The Victorian children’s versions – which we are still reading – bear only the scantest similarity to the originals, I’ve discovered, since picking up Aesop: The Complete Fables, O. and R. Temple (trans), Penguin, 1998, in the British Museum bookshop. Anyone who writes lots of essays would find it a great resource for colourful introductions: every human quandary is covered, and every emotion.
It can be bleak, e.g.
The Dogs Reconciled with the Wolves
“The wolves said to the dogs: ‘Why, when you are so like us in all respects, don’t we come to some brotherly understanding?
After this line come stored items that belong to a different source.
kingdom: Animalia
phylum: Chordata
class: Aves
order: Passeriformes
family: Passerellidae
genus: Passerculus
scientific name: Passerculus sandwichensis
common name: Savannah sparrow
For there is no difference between us in some of our ways of thinking. We live in freedom; you submit and are enslaved by man and endure his blows. You wear collars and watch over their flocks, and when your masters eat, all they throw to you are some bones. But take our words for it, if you hand over the flocks to us we can all club together and gorge our appetites jointly.’
The dogs were sympathetic to this proposal, so the wolves, making their way inside the sheepfold, tore the dogs to pieces.
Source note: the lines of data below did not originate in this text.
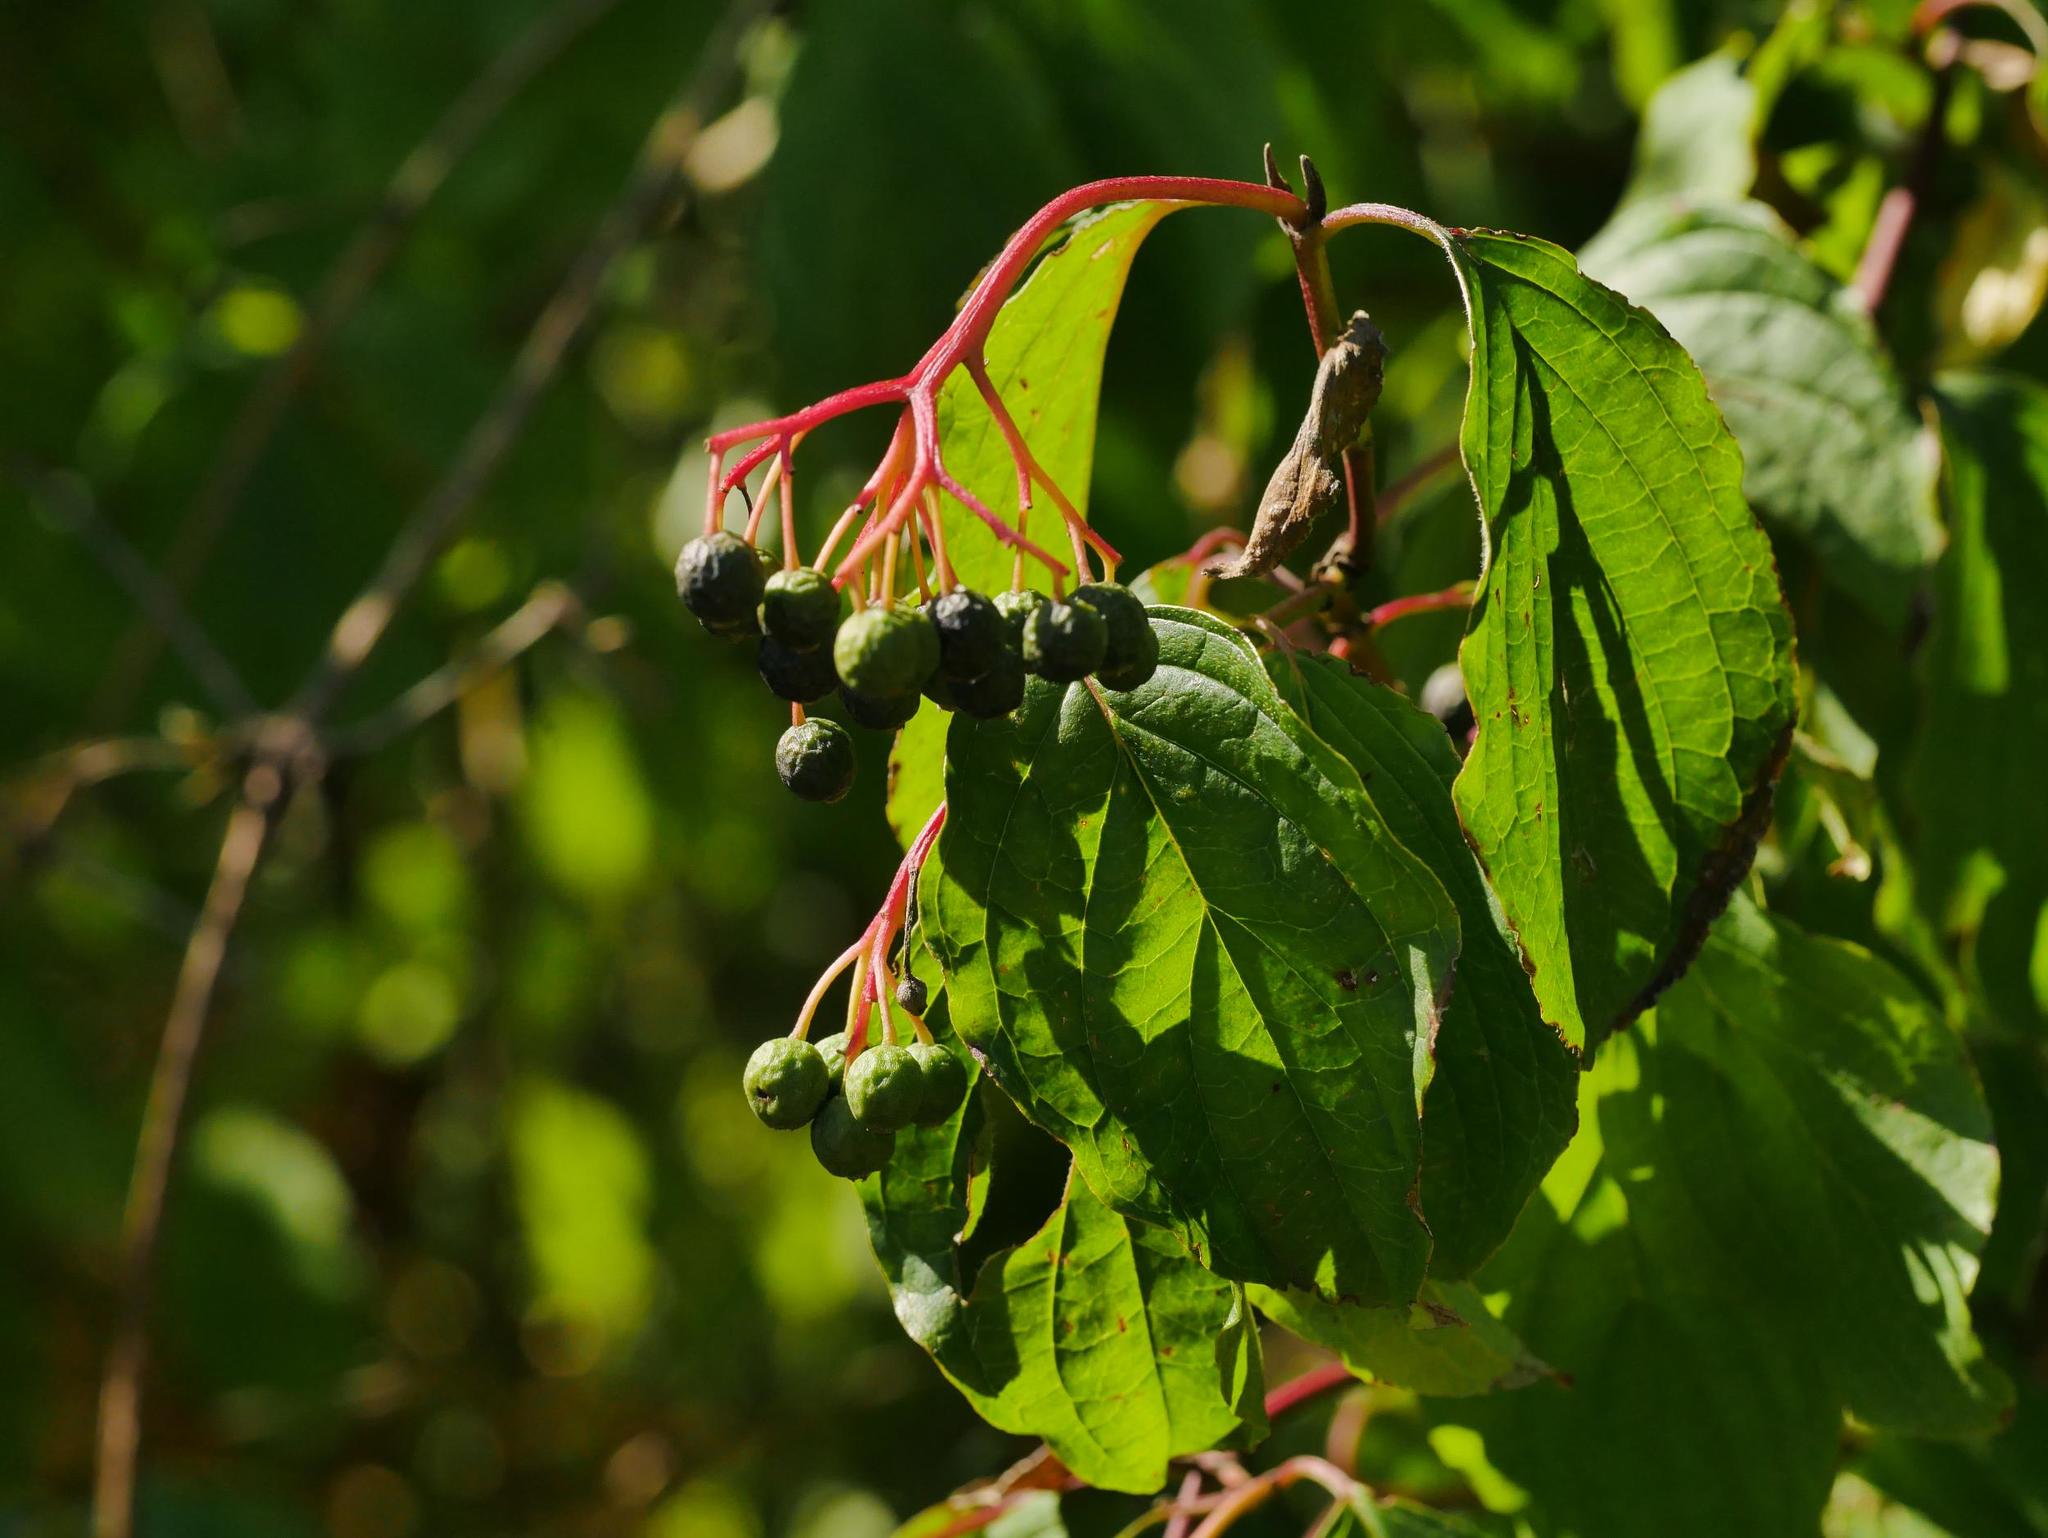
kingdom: Plantae
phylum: Tracheophyta
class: Magnoliopsida
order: Cornales
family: Cornaceae
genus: Cornus
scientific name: Cornus sanguinea
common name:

(Such is the reward that traitors who betray their fatherland deserve.) No 216, p. 163.
But I think my favourite is The Middle-aged Man and His Mistresses
“A middle-aged man who was going grey had two mistresses, one young and the other old. Now she who was advanced in years had a sense of shame at having sexual intercourse with a lover younger than herself. And so she did not fail, each time that he came to her house, to pull out all of his black hairs.
The young mistress, on her part, recoiled from the idea of having an old lover, and so she pulled out his white hairs.
Thus it happened that, plucked in turn by the one and then the old, he became bald.
(That which is ill-matched always gets into difficulties.)” No. 52 (p.42)
I did say they weren’t child’s play!